-- What to do --
Search the listing for the word "Sofort". Copy every line where it is found.

[Working data Boundary: Start]

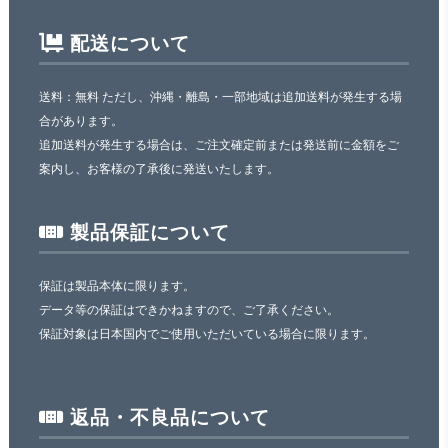
配送について
送料：無料 ただし、沖縄・離島・一部地域は追加送料が発生する場
合があります。
追加送料が発生する場合は、ご注文確定前または発送前に金額をご
案内し、お客様の了承後に発送いたします。
製品保証について
保証は製品本体に限ります。
データ等の保証はできかねますので、ご了承ください。
保証対象は日本国内でご使用いただいている場合に限ります。
返品・不良品について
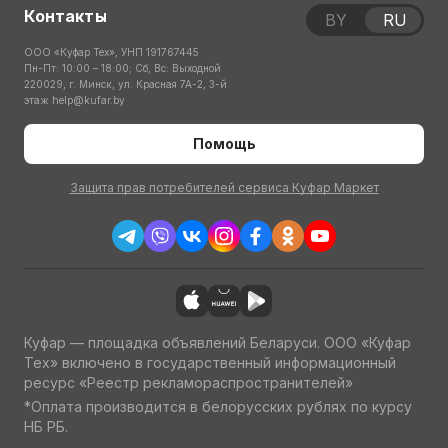
Контакты
BY
RU
ООО «Куфар Тех», УНП 191767445
Пн-Пт: 10:00 – 18:00; Сб, Вс: Выходной
220029, г. Минск, ул. Красная 7А-2, 3-й
этаж
help@kufar.by
Помощь
Защита прав потребителей сервиса Куфар Маркет
Куфар — площадка объявлений Беларуси. ООО «Куфар
Тех» включено в государственный информационный
ресурс «Реестр рекламораспространителей»
*Оплата производится в белорусских рублях по курсу
НБ РБ.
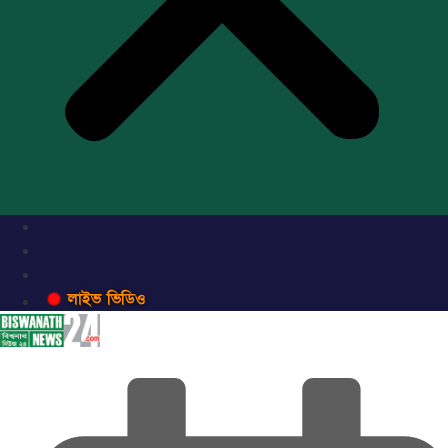
লাইভ ভিডিও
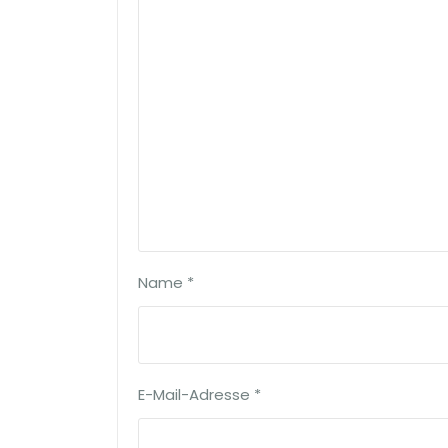
Name
*
E-Mail-Adresse
*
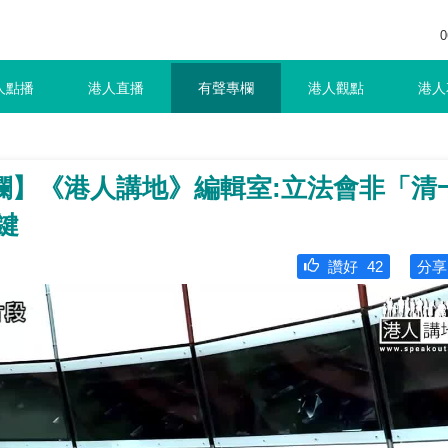
0
人點播
港人直播
有聲專欄
港人觀點
港人
欄】《港人講地》編輯室:立法會非「清
鍵
讚好
42
分享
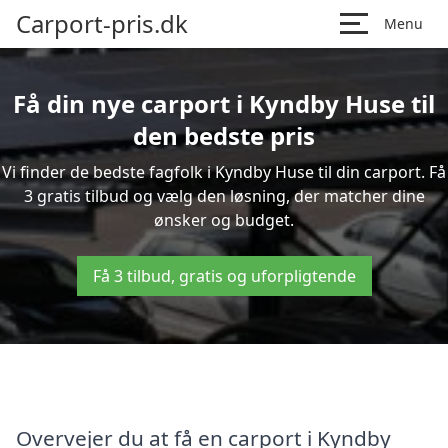
Carport-pris.dk
Menu
Få din nye carport i Kyndby Huse til
den bedste pris
Vi finder de bedste fagfolk i Kyndby Huse til din carport. Få
3 gratis tilbud og vælg den løsning, der matcher dine
ønsker og budget.
Få 3 tilbud, gratis og uforpligtende
Overvejer du at få en carport i Kyndby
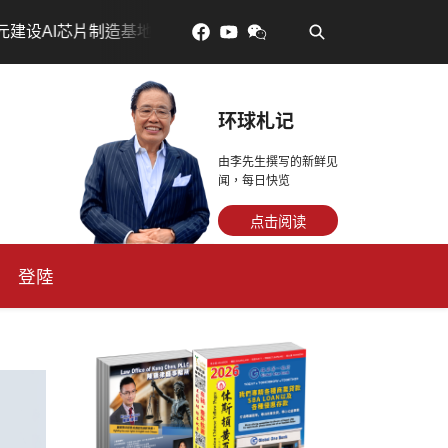
•
芯片制造基地
吃對了更年輕：花青素如何守住細胞、血管與
环球札记
由李先生撰写的新鲜见
闻，每日快览
点击阅读
登陸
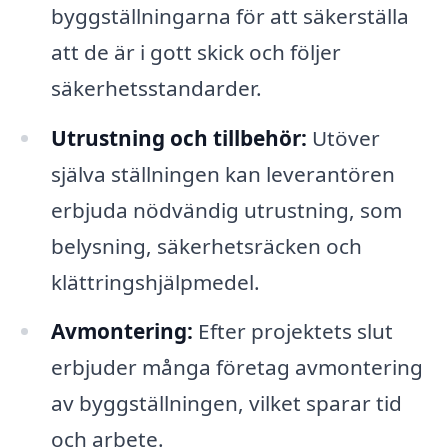
byggställningarna för att säkerställa
att de är i gott skick och följer
säkerhetsstandarder.
Utrustning och tillbehör:
Utöver
själva ställningen kan leverantören
erbjuda nödvändig utrustning, som
belysning, säkerhetsräcken och
klättringshjälpmedel.
Avmontering:
Efter projektets slut
erbjuder många företag avmontering
av byggställningen, vilket sparar tid
och arbete.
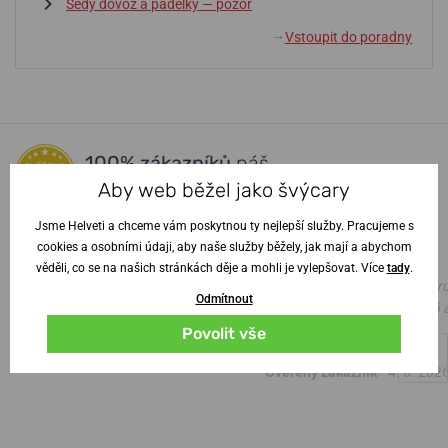
Šedý dovoz a padělky — pozor
Vstoupit do poradny
↓
100% zákazníků
náš
obchod doporučuje
Aby web běžel jako švýcary
Jsme Helveti a chceme vám poskytnou ty nejlepší služby. Pracujeme s
cookies a osobními údaji, aby naše služby běžely, jak mají a abychom
100%
100%
věděli, co se na našich stránkách děje a mohli je vylepšovat. Více
tady
.
Vše na jedničku.
skvělé, i s gravírováním do d
Odmítnout
dne, jsem naprosto nadšená 
Ověřený zákazník
•
6. 8. 2026
manžel z hodinek též
Povolit vše
Ověřený zákazník
•
4. 8. 202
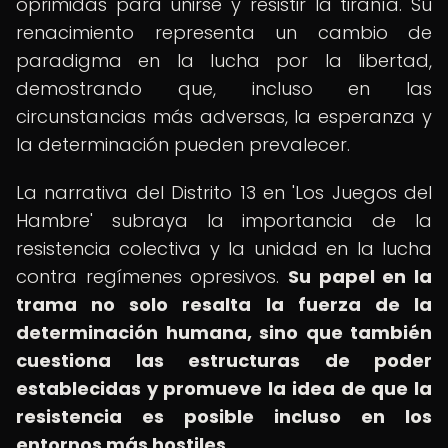
oprimidas para unirse y resistir la tiranía. Su
renacimiento representa un cambio de
paradigma en la lucha por la libertad,
demostrando que, incluso en las
circunstancias más adversas, la esperanza y
la determinación pueden prevalecer.
La narrativa del Distrito 13 en 'Los Juegos del
Hambre' subraya la importancia de la
resistencia colectiva y la unidad en la lucha
contra regímenes opresivos.
Su papel en la
trama no solo resalta la fuerza de la
determinación humana, sino que también
cuestiona las estructuras de poder
establecidas y promueve la idea de que la
resistencia es posible incluso en los
entornos más hostiles.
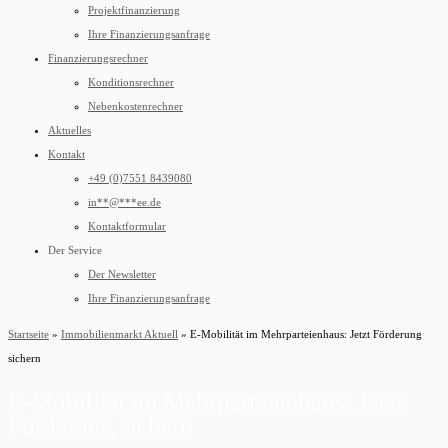
Projektfinanzierung
Ihre Finanzierungsanfrage
Finanzierungsrechner
Konditionsrechner
Nebenkostenrechner
Aktuelles
Kontakt
+49 (0)7551 8439080
in
**
@
***
ee.de
Kontaktformular
Der Service
Der Newsletter
Ihre Finanzierungsanfrage
Startseite
»
Immobilienmarkt Aktuell
»
E-Mobilität im Mehrparteienhaus: Jetzt Förderung
sichern
E-Mobilität im Mehrparteienhaus: Jetzt
Förderung sichern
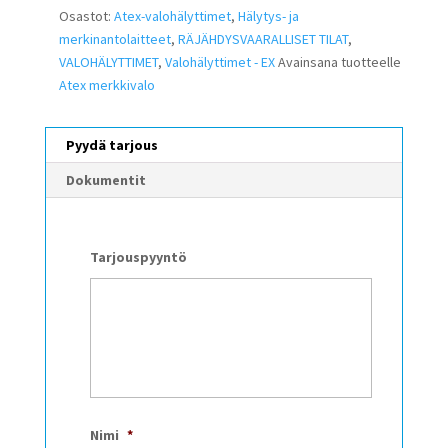
Osastot:
Atex-valohälyttimet
,
Hälytys- ja
merkinantolaitteet
,
RÄJÄHDYSVAARALLISET TILAT
,
VALOHÄLYTTIMET
,
Valohälyttimet - EX
Avainsana tuotteelle
Atex merkkivalo
Pyydä tarjous
Dokumentit
Tarjouspyyntö
Nimi
*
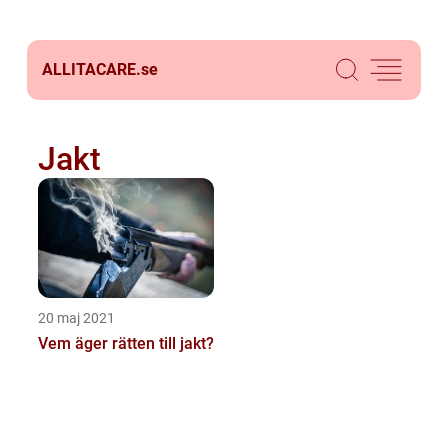
ALLITACARE.
se
Jakt
20 maj 2021
Vem äger rätten till jakt?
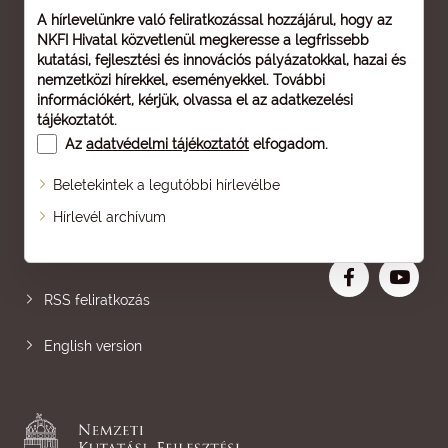
A hírlevelünkre való feliratkozással hozzájárul, hogy az
NKFI Hivatal közvetlenül megkeresse a legfrissebb
kutatási, fejlesztési és innovációs pályázatokkal, hazai és
nemzetközi hírekkel, eseményekkel. További
információkért, kérjük, olvassa el az
adatkezelési
tájékoztatót
.
Az
adatvédelmi tájékoztatót
elfogadom.
Beletekintek a legutóbbi hírlevélbe
Oldaltérkép
Hírlevél archívum
Nagyobb betű
RSS feliratkozás
English version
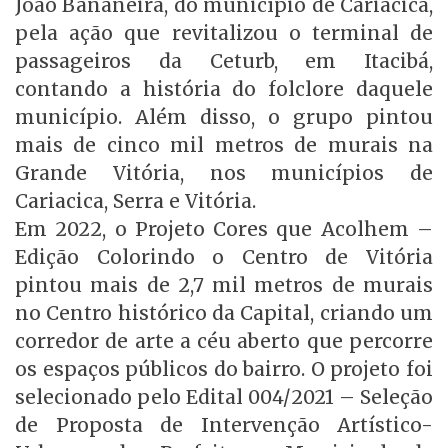
João Bananeira, do município de Cariacica,
pela ação que revitalizou o terminal de
passageiros da Ceturb, em Itacibá,
contando a história do folclore daquele
município. Além disso, o grupo pintou
mais de cinco mil metros de murais na
Grande Vitória, nos municípios de
Cariacica, Serra e Vitória.
Em 2022, o Projeto Cores que Acolhem –
Edição Colorindo o Centro de Vitória
pintou mais de 2,7 mil metros de murais
no Centro histórico da Capital, criando um
corredor de arte a céu aberto que percorre
os espaços públicos do bairro. O projeto foi
selecionado pelo Edital 004/2021 – Seleção
de Proposta de Intervenção Artístico-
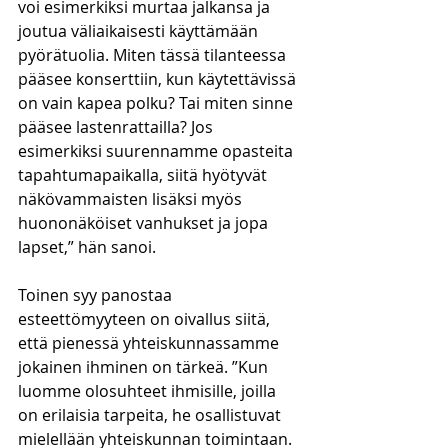
voi esimerkiksi murtaa jalkansa ja 
joutua väliaikaisesti käyttämään 
pyörätuolia. Miten tässä tilanteessa 
pääsee konserttiin, kun käytettävissä 
on vain kapea polku? Tai miten sinne 
pääsee lastenrattailla? Jos 
esimerkiksi suurennamme opasteita 
tapahtumapaikalla, siitä hyötyvät 
näkövammaisten lisäksi myös 
huononäköiset vanhukset ja jopa 
lapset,” hän sanoi.
Toinen syy panostaa 
esteettömyyteen on oivallus siitä, 
että pienessä yhteiskunnassamme 
jokainen ihminen on tärkeä. ”Kun 
luomme olosuhteet ihmisille, joilla 
on erilaisia tarpeita, he osallistuvat 
mielellään yhteiskunnan toimintaan. 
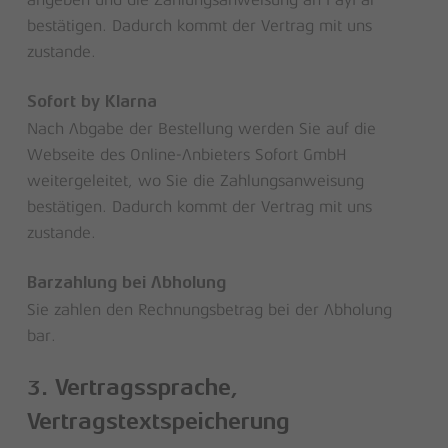
angeben und die Zahlungsanweisung an PayPal
bestätigen. Dadurch kommt der Vertrag mit uns
zustande.
Sofort by Klarna
Nach Abgabe der Bestellung werden Sie auf die
Webseite des Online-Anbieters Sofort GmbH
weitergeleitet, wo Sie die Zahlungsanweisung
bestätigen. Dadurch kommt der Vertrag mit uns
zustande.
Barzahlung bei Abholung
Sie zahlen den Rechnungsbetrag bei der Abholung
bar.
3. Vertragssprache,
Vertragstextspeicherung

[Working data Boundary: End]

-- Your solution --
Sofort by Klarna
Webseite des Online-Anbieters Sofort GmbH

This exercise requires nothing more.